» PROBLEMS AND TASKS:
#1 In the earthquake report, how many people were evacuated from the three Gili islands?
#2 Continue the earthquake report after its final sentence.

» SELECTED EXCERPT:
++++++++++++++++++++

The National Disaster Mitigation Agency (BNPB) said it expected the death toll to rise once the rubble of more than 13,000 houses was cleared away after two powerful quakes in a week.

Power and communications were severed in some areas, with landslides and a collapsed bridge blocking access to areas around the epicentre in the north.

The military said it would send a ship with medical aid, supplies and logistics support.

Indonesia sits on the Pacific Ring of Fire and is regularly hit by earthquakes. In 2004, the Indian Ocean tsunami killed 226,000 people in 13 countries, including more than 120,000 in Indonesia.

Officials said more than 2,000 people had been evacuated from the three Gili islands off the northwest coast of Lombok, where fears of another tsunami spread.

Michelle Thompson, an American holidaying on one of the Gilis, described a scramble to get on boats leaving for the main island during which her husband was injured.

"People were just throwing their suitcases on board and I had to struggle to get my husband on, because he was bleeding," she said.

BNPB spokesman Sutopo Purwo Nugroho said emergency units in its hospitals were overflowing and some patients were being treated in parking lots.

The main hospital in the town of Tanjung in the north was severely damaged, so staff set up about 30 beds in the shade of trees and in a tent on a field to tend to the injured.

++++++++++++++++++++

» PROVIDED INFORMATION:
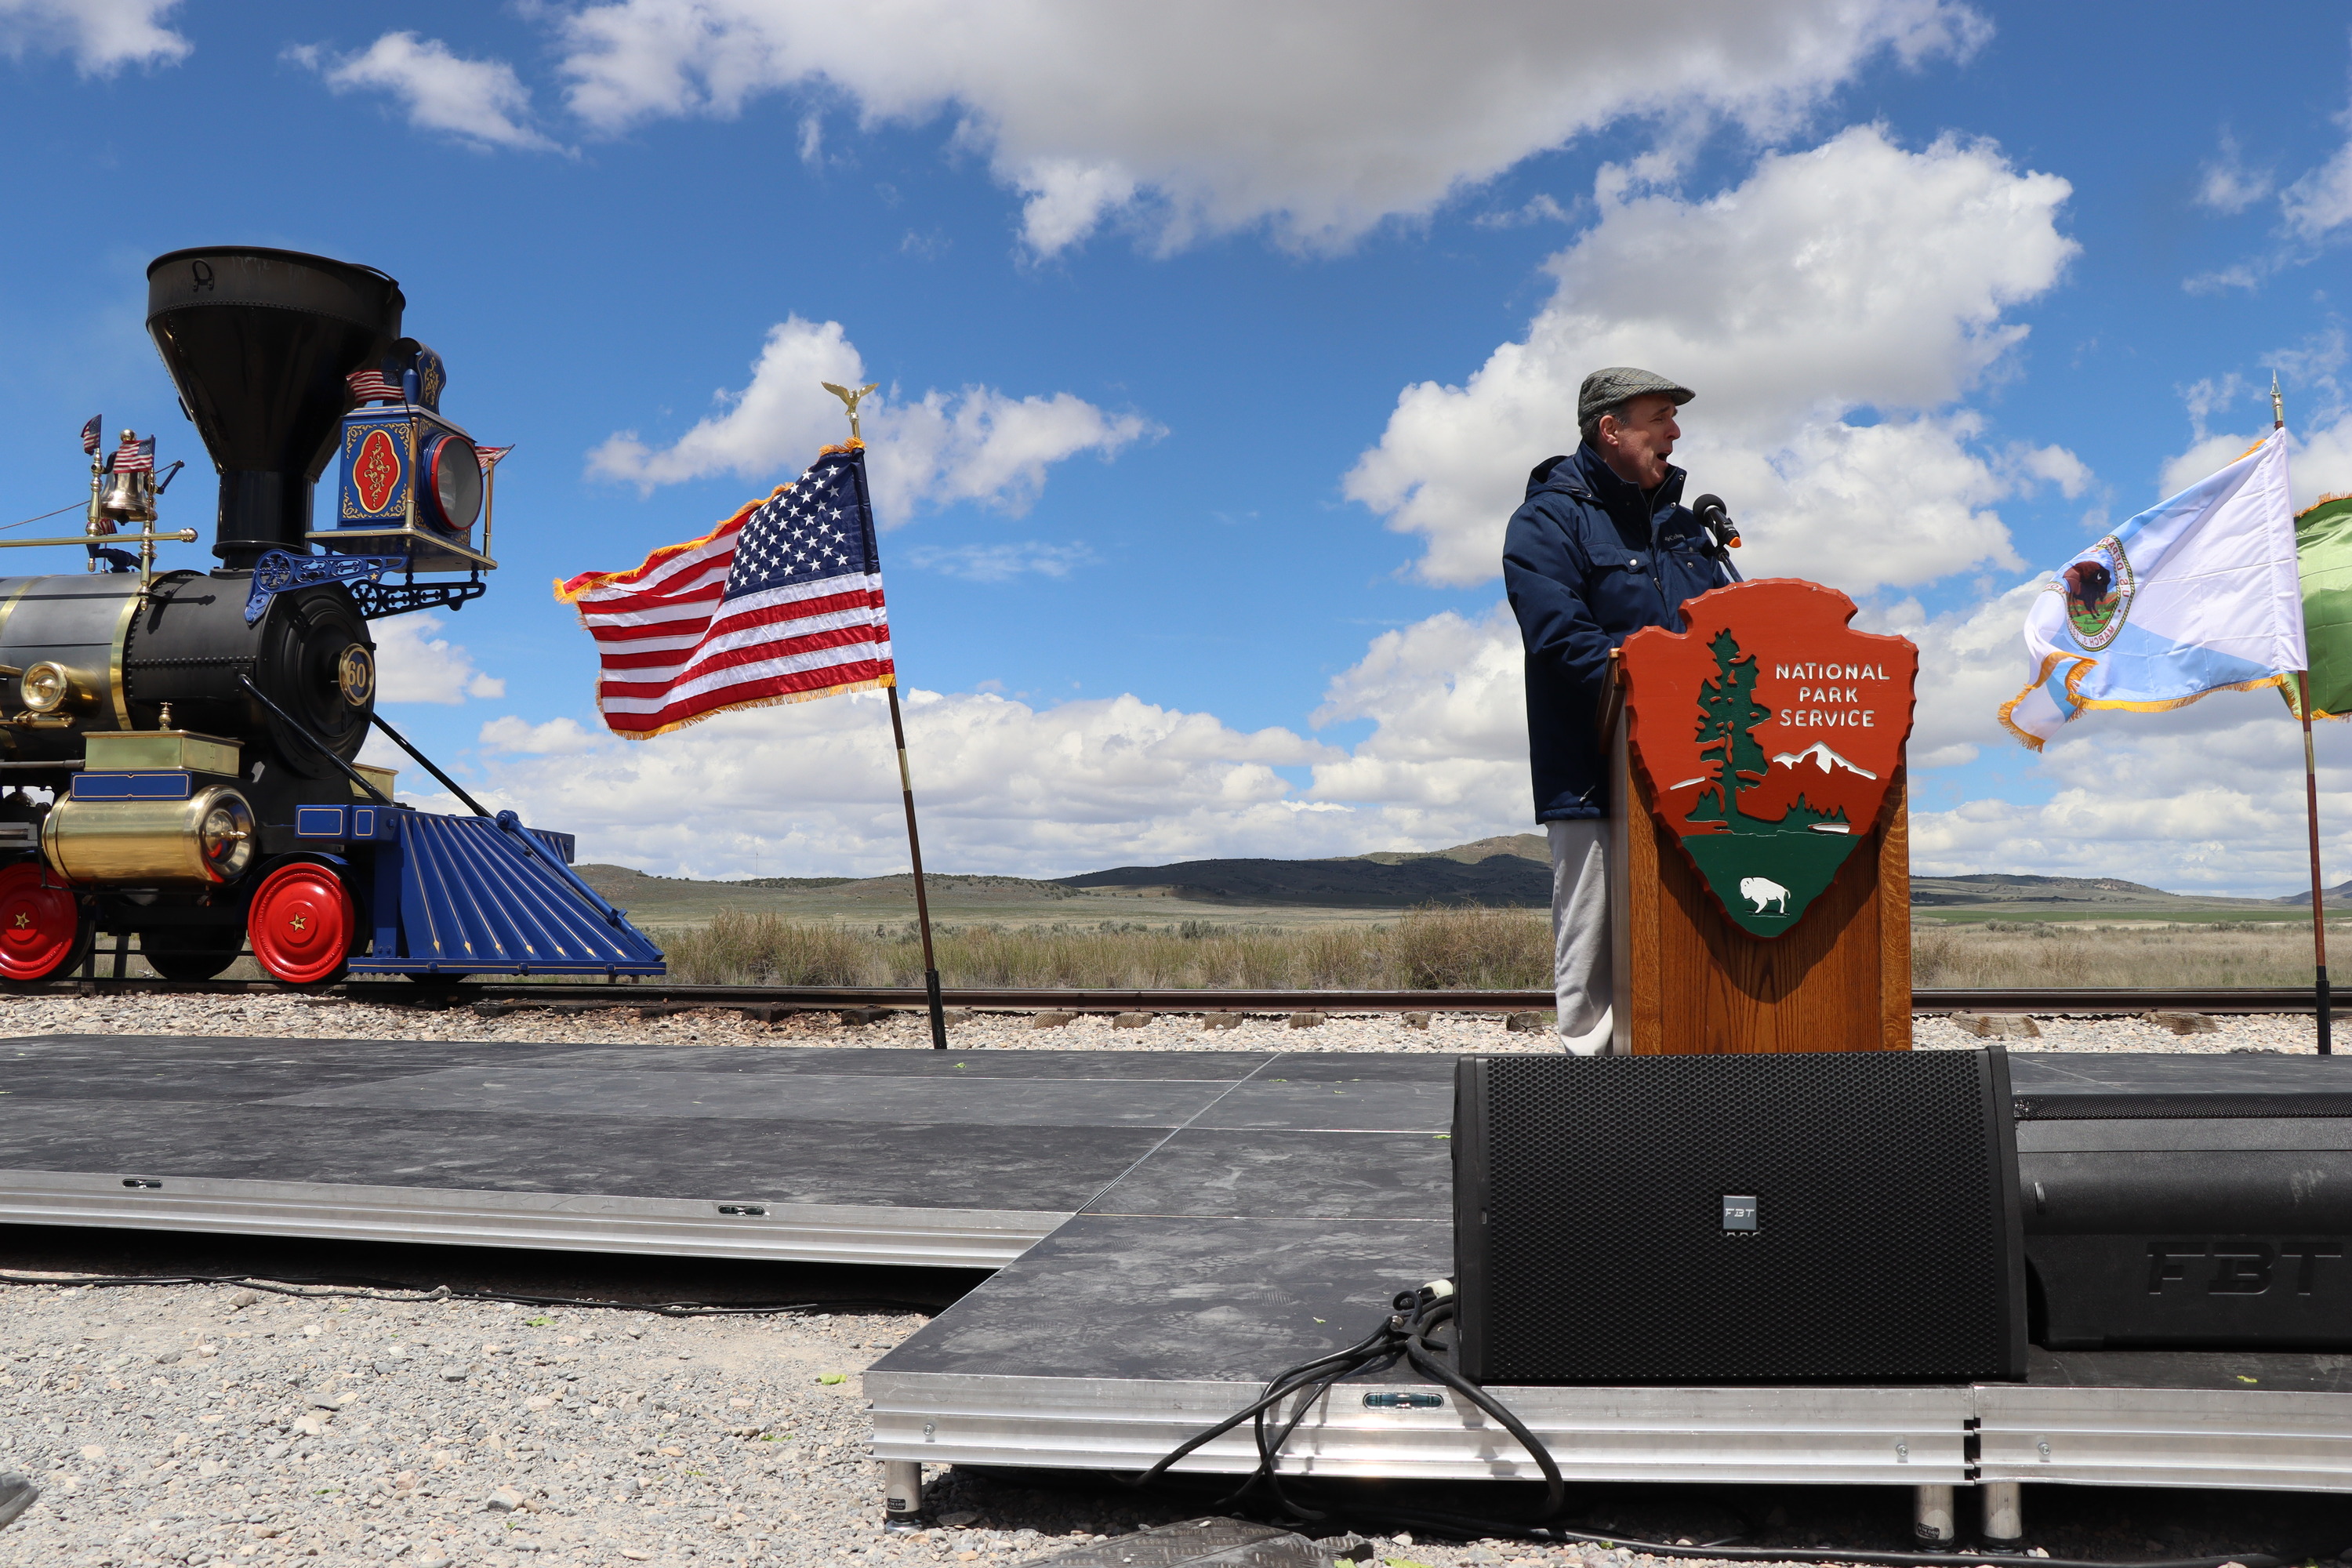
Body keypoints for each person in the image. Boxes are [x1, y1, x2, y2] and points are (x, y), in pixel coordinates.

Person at [1502, 367, 1735, 1053]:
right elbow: (1560, 639)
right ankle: (1588, 1107)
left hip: (1701, 781)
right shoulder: (1547, 519)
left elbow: (1730, 639)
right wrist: (1662, 675)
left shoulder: (1688, 529)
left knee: (1701, 948)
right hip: (1594, 779)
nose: (1676, 431)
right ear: (1611, 429)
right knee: (1595, 969)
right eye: (1660, 416)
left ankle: (1687, 1100)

++++++++++++++++++++

» OUTPUTS BY TASK:
#1 More than 2,000 people.

#2
A boy with a heavily bandaged leg wailed in pain, an elderly man wore a splint improvised from strips of cardboard on a broken arm, and some hurt by falling debris still had dried blood on their faces.

BABY BORN

The Indonesian Agency for Meteorology, Climatology and Geophysics (BMKG) said more than 120 aftershocks were recorded after Sunday evening's quake.

Lombok had already been hit on July 29 by a 6.4 magnitude quake that killed 17 people and briefly stranded several hundred trekkers on the slopes of a volcano.

At magnitude 6.9, Sunday's quake released more than five times the energy of the earlier one, the United States Geological Survey website said.

The tremor was powerful enough to be felt on the neighbouring island of Bali where, BNPB said, two people died.

Despite it being a popular tourist destination, no foreigners were recorded among the dead, BNPB spokesman Nugroho told a news conference. Some 236 people were injured and more than 20,000 displaced, he said.

"We have yet to ask for help from the international(community). But if there's any friendly country who wants to offer help, please do," Nugroho said.

British-based charity Oxfam said it was providing clean drinking water and tarpaulin shelter sheets to 5,000 people and planned to intensify aid delivery.

The United Nations has offered to support rescue and relief efforts if required.

The Indonesian Red Cross said on Twitter it had helped a woman give birth at a makeshift health care station after the quake. One of the names she gave the baby boy was "Gempa", which means earthquake.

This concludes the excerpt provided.